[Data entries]
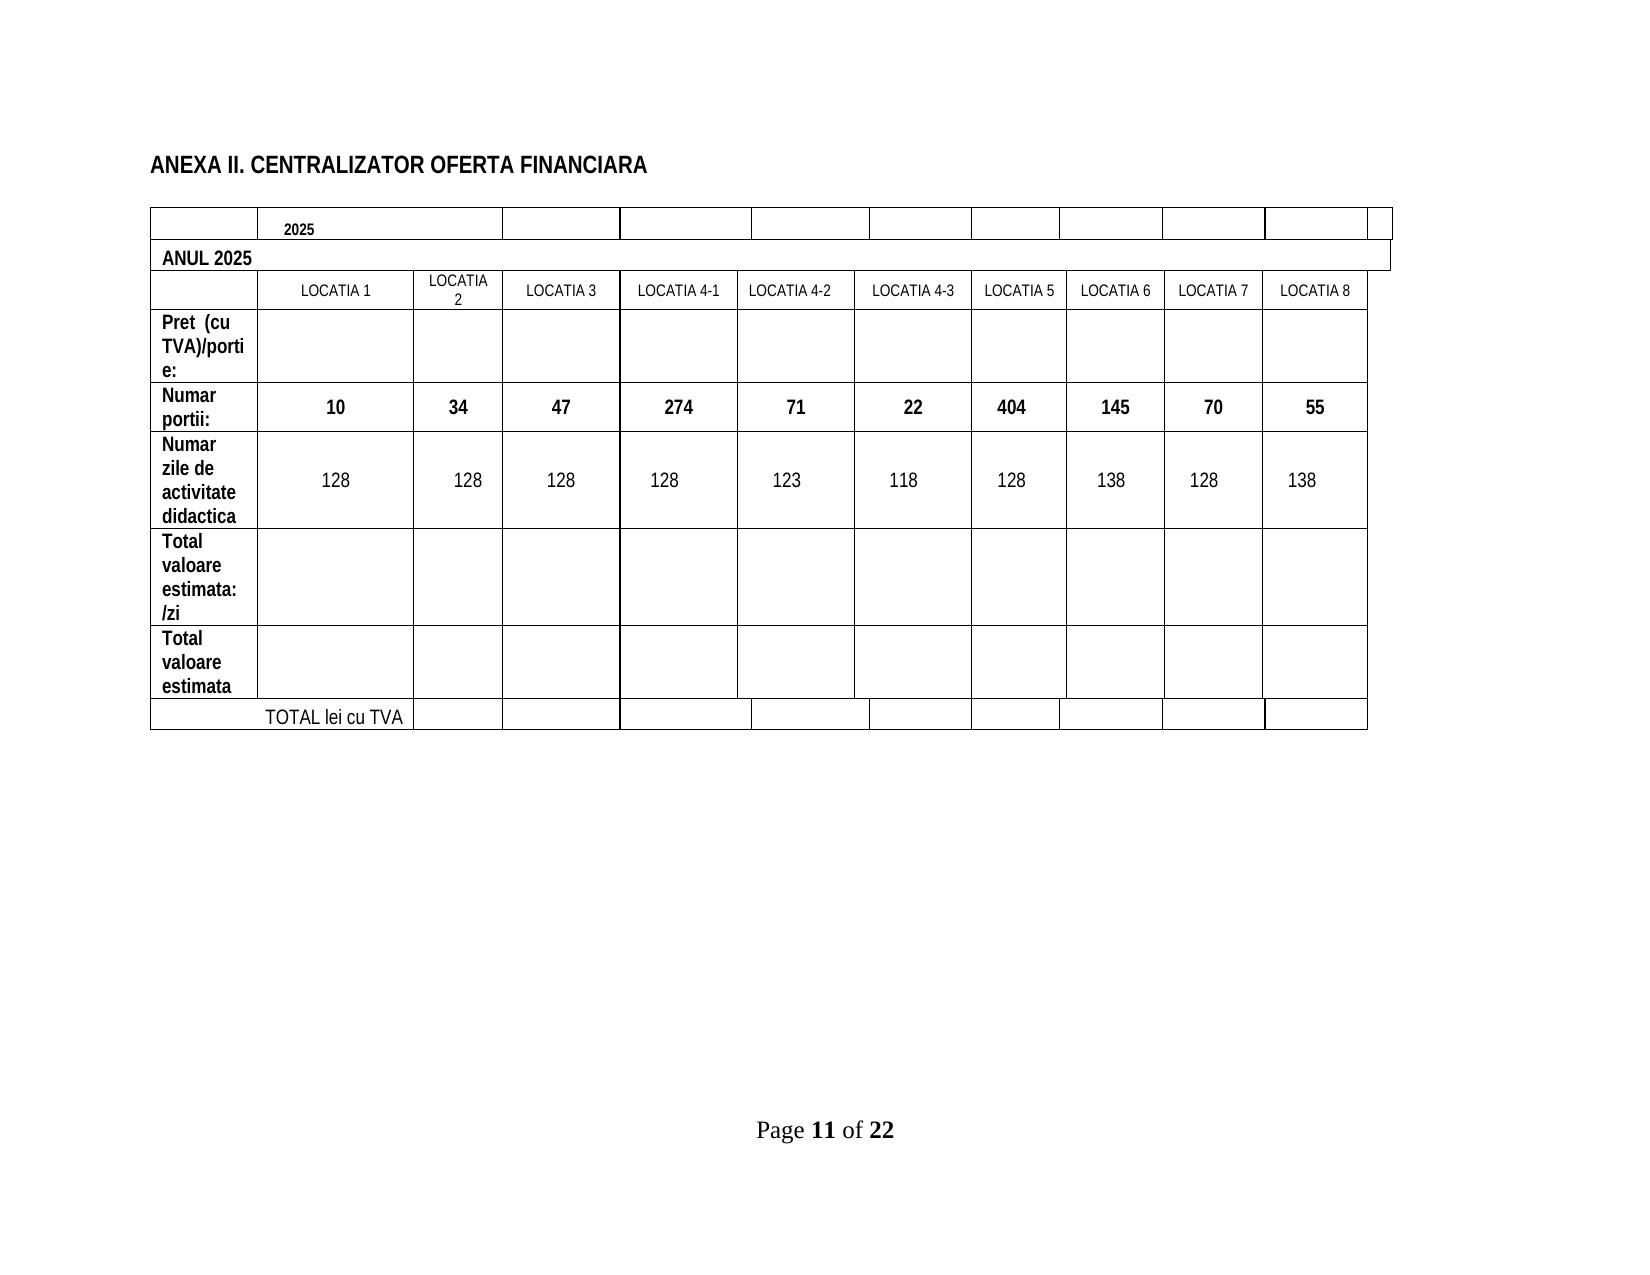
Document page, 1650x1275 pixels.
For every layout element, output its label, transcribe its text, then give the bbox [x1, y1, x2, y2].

table_cell [258, 626, 413, 698]
table_header [151, 208, 257, 238]
table_cell [414, 310, 502, 382]
table_header 2025 [258, 208, 502, 238]
table_cell TOTAL lei cu TVA [151, 699, 413, 729]
table_cell [503, 699, 619, 729]
table_cell [258, 310, 413, 382]
table_header [870, 208, 971, 238]
table_cell 145 [1067, 383, 1164, 431]
table_cell [1263, 310, 1367, 382]
table_cell LOCATIA 4-1 [621, 271, 737, 309]
table_cell 34 [414, 383, 502, 431]
table_header [503, 208, 619, 238]
table_cell LOCATIA 3 [503, 271, 619, 309]
table_cell LOCATIA 6 [1067, 271, 1164, 309]
text ANEXA II. CENTRALIZATOR OFERTA FINANCIARA [150, 150, 1500, 179]
table_cell [1266, 699, 1367, 729]
table_cell 138 [1263, 432, 1367, 528]
table_cell [1165, 529, 1262, 625]
table_cell 118 [855, 432, 971, 528]
table_header [752, 208, 869, 238]
table_cell [1263, 529, 1367, 625]
table_cell 128 [503, 432, 619, 528]
table_cell [414, 699, 502, 729]
table_cell [151, 271, 257, 309]
table_cell [1263, 626, 1367, 698]
table_cell Total valoare estimata [151, 626, 257, 698]
table_cell [414, 529, 502, 625]
table_cell LOCATIA 5 [972, 271, 1066, 309]
table_cell 128 [258, 432, 413, 528]
table_cell ANUL 2025 [151, 240, 1390, 270]
table_header [1163, 208, 1264, 238]
table_cell Total valoare estimata: /zi [151, 529, 257, 625]
table_cell 47 [503, 383, 619, 431]
table_cell [1067, 626, 1164, 698]
table_cell 128 [1165, 432, 1262, 528]
table_cell [258, 529, 413, 625]
table_cell Pret (cu TVA)/portie: [151, 310, 257, 382]
table_cell LOCATIA 7 [1165, 271, 1262, 309]
table_cell [621, 626, 737, 698]
table_cell [1067, 529, 1164, 625]
table_cell [1165, 310, 1262, 382]
table_header [1060, 208, 1162, 238]
table_cell 10 [258, 383, 413, 431]
table_cell [972, 310, 1066, 382]
table_cell [855, 529, 971, 625]
table_cell [621, 529, 737, 625]
table_cell [621, 699, 751, 729]
table_cell [621, 310, 737, 382]
table_cell 71 [738, 383, 854, 431]
table_cell 128 [972, 432, 1066, 528]
table_cell [503, 529, 619, 625]
table_cell [972, 529, 1066, 625]
table_cell Numar portii: [151, 383, 257, 431]
table_cell Numar zile de activitate didactica [151, 432, 257, 528]
table_cell [752, 699, 869, 729]
table_cell [1163, 699, 1264, 729]
table_cell [503, 626, 619, 698]
table_cell 70 [1165, 383, 1262, 431]
table_cell LOCATIA 2 [414, 271, 502, 309]
table_cell [414, 626, 502, 698]
table_cell [972, 626, 1066, 698]
table_header [621, 208, 751, 238]
table_cell 274 [621, 383, 737, 431]
table_cell [503, 310, 619, 382]
table_cell [738, 529, 854, 625]
table_header [1368, 208, 1392, 238]
table_cell [1060, 699, 1162, 729]
table_cell 123 [738, 432, 854, 528]
table_cell 138 [1067, 432, 1164, 528]
table_cell 128 [414, 432, 502, 528]
table_cell [972, 699, 1059, 729]
table_cell [870, 699, 971, 729]
table_cell 404 [972, 383, 1066, 431]
table_cell [738, 626, 854, 698]
table_cell LOCATIA 4-2 [738, 271, 854, 309]
table_header [972, 208, 1059, 238]
table_cell 22 [855, 383, 971, 431]
table_cell [855, 626, 971, 698]
table_cell LOCATIA 1 [258, 271, 413, 309]
table_cell [1067, 310, 1164, 382]
table_cell LOCATIA 8 [1263, 271, 1367, 309]
table_cell [1165, 626, 1262, 698]
table_cell [738, 310, 854, 382]
table_header [1266, 208, 1367, 238]
table_cell 128 [621, 432, 737, 528]
table_cell LOCATIA 4-3 [855, 271, 971, 309]
table_cell 55 [1263, 383, 1367, 431]
table_cell [855, 310, 971, 382]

ACTIVITY:
What you return should match the records line for line, minus the pictures.

RESULT OF THIS EXERCISE:
Document page, 1650x1275 pixels.
For every layout element, output its label, transcribe its text, then give the bbox [x1, y1, x2, y2].

table_cell [258, 626, 413, 698]
table_header [151, 208, 257, 238]
table_cell [414, 310, 502, 382]
table_header 2025 [258, 208, 502, 238]
table_cell TOTAL lei cu TVA [151, 699, 413, 729]
table_cell [503, 699, 619, 729]
table_cell [258, 310, 413, 382]
table_header [870, 208, 971, 238]
table_cell 145 [1067, 383, 1164, 431]
table_cell [1263, 310, 1367, 382]
table_cell LOCATIA 4-1 [621, 271, 737, 309]
table_cell 34 [414, 383, 502, 431]
table_header [503, 208, 619, 238]
table_cell LOCATIA 3 [503, 271, 619, 309]
table_cell LOCATIA 6 [1067, 271, 1164, 309]
text ANEXA II. CENTRALIZATOR OFERTA FINANCIARA [150, 150, 1500, 179]
table_cell [1266, 699, 1367, 729]
table_cell 138 [1263, 432, 1367, 528]
table_cell [1165, 529, 1262, 625]
table_cell 118 [855, 432, 971, 528]
table_header [752, 208, 869, 238]
table_cell [1263, 529, 1367, 625]
table_cell 128 [503, 432, 619, 528]
table_cell [414, 699, 502, 729]
table_cell [151, 271, 257, 309]
table_cell [1263, 626, 1367, 698]
table_cell Total valoare estimata [151, 626, 257, 698]
table_cell [414, 529, 502, 625]
table_cell LOCATIA 5 [972, 271, 1066, 309]
table_cell 128 [258, 432, 413, 528]
table_cell ANUL 2025 [151, 240, 1390, 270]
table_header [1163, 208, 1264, 238]
table_cell Total valoare estimata: /zi [151, 529, 257, 625]
table_cell 47 [503, 383, 619, 431]
table_cell [1067, 626, 1164, 698]
table_cell 128 [1165, 432, 1262, 528]
table_cell [258, 529, 413, 625]
table_cell Pret (cu TVA)/portie: [151, 310, 257, 382]
table_cell LOCATIA 7 [1165, 271, 1262, 309]
table_cell [621, 626, 737, 698]
table_cell [1067, 529, 1164, 625]
table_cell [1165, 310, 1262, 382]
table_header [1060, 208, 1162, 238]
table_cell 10 [258, 383, 413, 431]
table_cell [972, 310, 1066, 382]
table_cell [855, 529, 971, 625]
table_cell [621, 529, 737, 625]
table_cell [621, 699, 751, 729]
table_cell [621, 310, 737, 382]
table_cell 71 [738, 383, 854, 431]
table_cell 128 [972, 432, 1066, 528]
table_cell [503, 529, 619, 625]
table_cell [972, 529, 1066, 625]
table_cell Numar portii: [151, 383, 257, 431]
table_cell Numar zile de activitate didactica [151, 432, 257, 528]
table_cell [752, 699, 869, 729]
table_cell [1163, 699, 1264, 729]
table_cell [503, 626, 619, 698]
table_cell 70 [1165, 383, 1262, 431]
table_cell LOCATIA 2 [414, 271, 502, 309]
table_cell [414, 626, 502, 698]
table_cell [972, 626, 1066, 698]
table_header [621, 208, 751, 238]
table_cell 274 [621, 383, 737, 431]
table_cell [503, 310, 619, 382]
table_cell [738, 529, 854, 625]
table_header [1368, 208, 1392, 238]
table_cell [1060, 699, 1162, 729]
table_cell 123 [738, 432, 854, 528]
table_cell 138 [1067, 432, 1164, 528]
table_cell 128 [414, 432, 502, 528]
table_cell [972, 699, 1059, 729]
table_cell [870, 699, 971, 729]
table_cell 404 [972, 383, 1066, 431]
table_cell [738, 626, 854, 698]
table_cell LOCATIA 4-2 [738, 271, 854, 309]
table_header [972, 208, 1059, 238]
table_cell 22 [855, 383, 971, 431]
table_cell [855, 626, 971, 698]
table_cell LOCATIA 1 [258, 271, 413, 309]
table_cell [1067, 310, 1164, 382]
table_cell LOCATIA 8 [1263, 271, 1367, 309]
table_cell [1165, 626, 1262, 698]
table_cell [738, 310, 854, 382]
table_header [1266, 208, 1367, 238]
table_cell 128 [621, 432, 737, 528]
table_cell LOCATIA 4-3 [855, 271, 971, 309]
table_cell 55 [1263, 383, 1367, 431]
table_cell [855, 310, 971, 382]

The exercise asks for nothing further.